La présidente a décidé de ne pas suivre son discours écrit pour faire ses adieux au pays, elle veut se laisser aller. Exprimer librement les trois faces de sa personnalités, trois visages et une multitude d’expressions possibles. En pratique et sur scène, ça donne des croisements de phrases, parfois l’une commence, l’autre hésite et la dernière tranche. D’autre fois, c’est dit à l’unisson. C’est excellent et on voit là tout le talent de ces jeunes actrices.

Elles sont une femme politique rêvée : sincère, cordiale, mais avec ses travers, en un mot, humaine (enfin!). On l’imagine aisément partageant notre vie. Un peu pessimiste, surtout réaliste, drôle bien sûr.

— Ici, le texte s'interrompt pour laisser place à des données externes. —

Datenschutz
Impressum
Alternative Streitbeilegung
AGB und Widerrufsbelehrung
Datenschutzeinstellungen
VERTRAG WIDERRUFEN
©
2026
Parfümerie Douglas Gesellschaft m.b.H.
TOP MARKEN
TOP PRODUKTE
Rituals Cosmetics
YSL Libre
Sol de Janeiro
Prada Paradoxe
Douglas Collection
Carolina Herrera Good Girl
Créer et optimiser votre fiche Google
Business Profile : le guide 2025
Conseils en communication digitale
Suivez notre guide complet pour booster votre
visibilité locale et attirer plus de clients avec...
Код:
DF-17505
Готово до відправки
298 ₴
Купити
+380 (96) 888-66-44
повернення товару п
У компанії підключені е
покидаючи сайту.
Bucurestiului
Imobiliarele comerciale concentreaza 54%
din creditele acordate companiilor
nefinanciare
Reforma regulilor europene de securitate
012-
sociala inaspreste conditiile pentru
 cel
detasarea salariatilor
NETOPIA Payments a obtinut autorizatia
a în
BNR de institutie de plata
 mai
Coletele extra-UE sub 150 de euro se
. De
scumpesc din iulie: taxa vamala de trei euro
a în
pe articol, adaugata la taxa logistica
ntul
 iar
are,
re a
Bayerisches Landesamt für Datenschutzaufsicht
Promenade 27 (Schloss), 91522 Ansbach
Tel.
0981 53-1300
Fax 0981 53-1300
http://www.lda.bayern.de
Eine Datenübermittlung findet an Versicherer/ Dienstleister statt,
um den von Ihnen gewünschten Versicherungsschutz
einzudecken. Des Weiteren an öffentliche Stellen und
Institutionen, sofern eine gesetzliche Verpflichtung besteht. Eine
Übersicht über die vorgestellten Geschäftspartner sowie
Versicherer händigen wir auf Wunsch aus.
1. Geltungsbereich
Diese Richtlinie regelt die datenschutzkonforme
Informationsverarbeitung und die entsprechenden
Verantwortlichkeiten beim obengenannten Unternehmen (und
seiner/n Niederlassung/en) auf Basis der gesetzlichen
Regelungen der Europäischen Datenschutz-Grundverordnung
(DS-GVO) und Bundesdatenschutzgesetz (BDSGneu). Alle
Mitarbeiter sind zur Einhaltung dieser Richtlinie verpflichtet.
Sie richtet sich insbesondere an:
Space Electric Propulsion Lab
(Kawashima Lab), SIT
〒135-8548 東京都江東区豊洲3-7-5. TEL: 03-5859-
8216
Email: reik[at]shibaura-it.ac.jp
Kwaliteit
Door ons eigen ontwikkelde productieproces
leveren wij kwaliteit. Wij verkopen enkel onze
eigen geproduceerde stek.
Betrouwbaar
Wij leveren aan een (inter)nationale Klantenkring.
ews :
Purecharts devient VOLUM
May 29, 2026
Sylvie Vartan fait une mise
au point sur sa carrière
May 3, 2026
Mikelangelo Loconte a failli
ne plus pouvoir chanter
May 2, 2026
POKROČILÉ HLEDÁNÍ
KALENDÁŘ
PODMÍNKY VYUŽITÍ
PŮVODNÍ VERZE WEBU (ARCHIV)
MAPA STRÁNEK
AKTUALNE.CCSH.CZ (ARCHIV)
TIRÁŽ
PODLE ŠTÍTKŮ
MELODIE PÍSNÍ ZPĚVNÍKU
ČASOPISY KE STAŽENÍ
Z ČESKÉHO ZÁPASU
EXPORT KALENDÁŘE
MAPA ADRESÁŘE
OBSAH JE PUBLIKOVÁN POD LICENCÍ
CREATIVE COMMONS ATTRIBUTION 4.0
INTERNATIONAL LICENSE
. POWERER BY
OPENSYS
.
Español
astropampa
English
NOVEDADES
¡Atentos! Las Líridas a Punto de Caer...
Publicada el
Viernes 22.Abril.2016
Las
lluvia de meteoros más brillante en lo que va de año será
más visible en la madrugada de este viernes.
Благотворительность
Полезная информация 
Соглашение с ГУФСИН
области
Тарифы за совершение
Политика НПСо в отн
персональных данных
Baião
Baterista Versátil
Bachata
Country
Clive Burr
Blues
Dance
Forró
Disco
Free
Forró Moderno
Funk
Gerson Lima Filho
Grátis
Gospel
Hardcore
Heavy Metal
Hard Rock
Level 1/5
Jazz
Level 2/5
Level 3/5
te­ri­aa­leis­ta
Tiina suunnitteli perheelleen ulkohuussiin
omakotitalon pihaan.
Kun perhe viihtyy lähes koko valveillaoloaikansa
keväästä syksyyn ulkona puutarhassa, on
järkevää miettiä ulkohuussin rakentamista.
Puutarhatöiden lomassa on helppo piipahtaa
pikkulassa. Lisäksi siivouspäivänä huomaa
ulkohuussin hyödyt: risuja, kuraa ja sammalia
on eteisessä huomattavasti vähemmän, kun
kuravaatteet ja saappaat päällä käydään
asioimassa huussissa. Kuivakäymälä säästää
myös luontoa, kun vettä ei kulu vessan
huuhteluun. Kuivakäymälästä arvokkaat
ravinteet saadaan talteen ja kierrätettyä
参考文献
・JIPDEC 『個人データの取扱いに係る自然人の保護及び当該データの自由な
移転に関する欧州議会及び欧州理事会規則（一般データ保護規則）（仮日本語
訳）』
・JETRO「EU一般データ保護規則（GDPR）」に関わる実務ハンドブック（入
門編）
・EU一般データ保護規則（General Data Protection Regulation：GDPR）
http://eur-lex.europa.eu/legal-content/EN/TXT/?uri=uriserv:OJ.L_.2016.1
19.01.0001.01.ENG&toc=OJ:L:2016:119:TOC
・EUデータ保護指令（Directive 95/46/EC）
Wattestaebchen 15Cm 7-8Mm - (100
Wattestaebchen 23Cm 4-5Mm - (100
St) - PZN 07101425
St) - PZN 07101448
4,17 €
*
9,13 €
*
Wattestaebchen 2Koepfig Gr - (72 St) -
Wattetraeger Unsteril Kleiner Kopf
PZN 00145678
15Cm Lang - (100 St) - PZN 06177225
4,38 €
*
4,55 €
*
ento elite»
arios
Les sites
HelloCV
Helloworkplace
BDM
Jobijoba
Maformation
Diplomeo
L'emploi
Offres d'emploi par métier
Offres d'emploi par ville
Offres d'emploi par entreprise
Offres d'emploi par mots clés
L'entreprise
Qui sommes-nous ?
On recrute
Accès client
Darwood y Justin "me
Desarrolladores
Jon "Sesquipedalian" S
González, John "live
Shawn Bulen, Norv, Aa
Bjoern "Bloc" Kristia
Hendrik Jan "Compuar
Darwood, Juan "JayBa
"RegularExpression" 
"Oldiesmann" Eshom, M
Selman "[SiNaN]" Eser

Finalement, Villa + Discurso c’est une première partie éprouvante, une seconde captivante. Peut-être un peu longue, un peu trop de gauche aussi (les personnages se déclarent comme tels toutes les trois phrases), mais c’est un travail intéressant qui mérite, si ce n’est de l’intérêt, une belle curiosité.

Pratique : Dans le cadre du Festival d’Automne, jusqu’au 19 octobre au théâtre des Abbesses, 31 rue des Abbesses (18e arrondissement, Paris) – Réservations par téléphone au 01 53451717 ou sur www.festival-automne.com/ / Spectacle en espagnol surtitré en français.